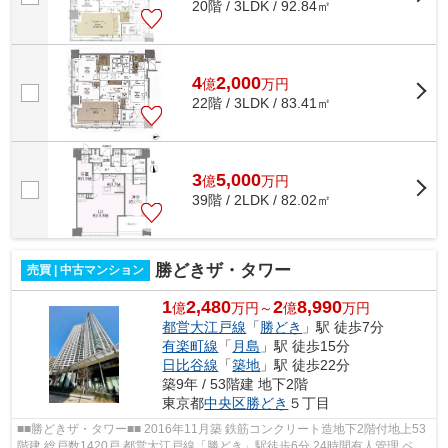
20階 / 3LDK / 92.84㎡
4
2,000
億
万
円
22階 / 3LDK / 83.41㎡
3
5,000
億
万
円
39階 / 2LDK / 82.02㎡
勝どきザ・タワー
売買 | 中古マンション
1
2,480
2
8,990
億
万円～
億
万円
都営大江戸線
「
勝どき
」駅 徒歩7分
有楽町線
「
月島
」駅 徒歩15分
日比谷線
「
築地
」駅 徒歩22分
築9年 / 53階建 地下2階
東京都
中央区
勝どき
５丁目
■■勝どきザ・タワー■■ 2016年11月築 鉄筋コンクリート造地下2階付地上53
階建 総戸数1420戸 都営大江戸線「勝どき」駅徒歩6分 24時間有人管理 ペッ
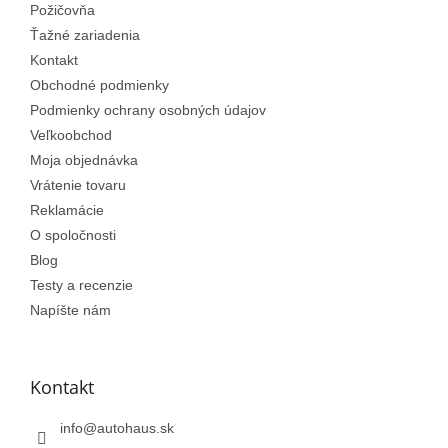
Požičovňa
i
e
Ťažné zariadenia
Kontakt
Obchodné podmienky
Podmienky ochrany osobných údajov
Veľkoobchod
Moja objednávka
Vrátenie tovaru
Reklamácie
O spoločnosti
Blog
Testy a recenzie
Napíšte nám
Kontakt
info
@
autohaus.sk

===============

INSTRUCTIONS TO FOLLOW: Reproduce the text of all the entries above, renaming "Kontakt" to "Contact" wherever it occurs and leaving every other line unchanged. Leave the pictures out of the answer.

TASK SOLUTION:
20階 / 3LDK / 92.84㎡
4
2,000
億
万
円
22階 / 3LDK / 83.41㎡
3
5,000
億
万
円
39階 / 2LDK / 82.02㎡
勝どきザ・タワー
売買 | 中古マンション
1
2,480
2
8,990
億
万円～
億
万円
都営大江戸線
「
勝どき
」駅 徒歩7分
有楽町線
「
月島
」駅 徒歩15分
日比谷線
「
築地
」駅 徒歩22分
築9年 / 53階建 地下2階
東京都
中央区
勝どき
５丁目
■■勝どきザ・タワー■■ 2016年11月築 鉄筋コンクリート造地下2階付地上53
階建 総戸数1420戸 都営大江戸線「勝どき」駅徒歩6分 24時間有人管理 ペッ
Požičovňa
i
e
Ťažné zariadenia
Contact
Obchodné podmienky
Podmienky ochrany osobných údajov
Veľkoobchod
Moja objednávka
Vrátenie tovaru
Reklamácie
O spoločnosti
Blog
Testy a recenzie
Napíšte nám
Contact
info
@
autohaus.sk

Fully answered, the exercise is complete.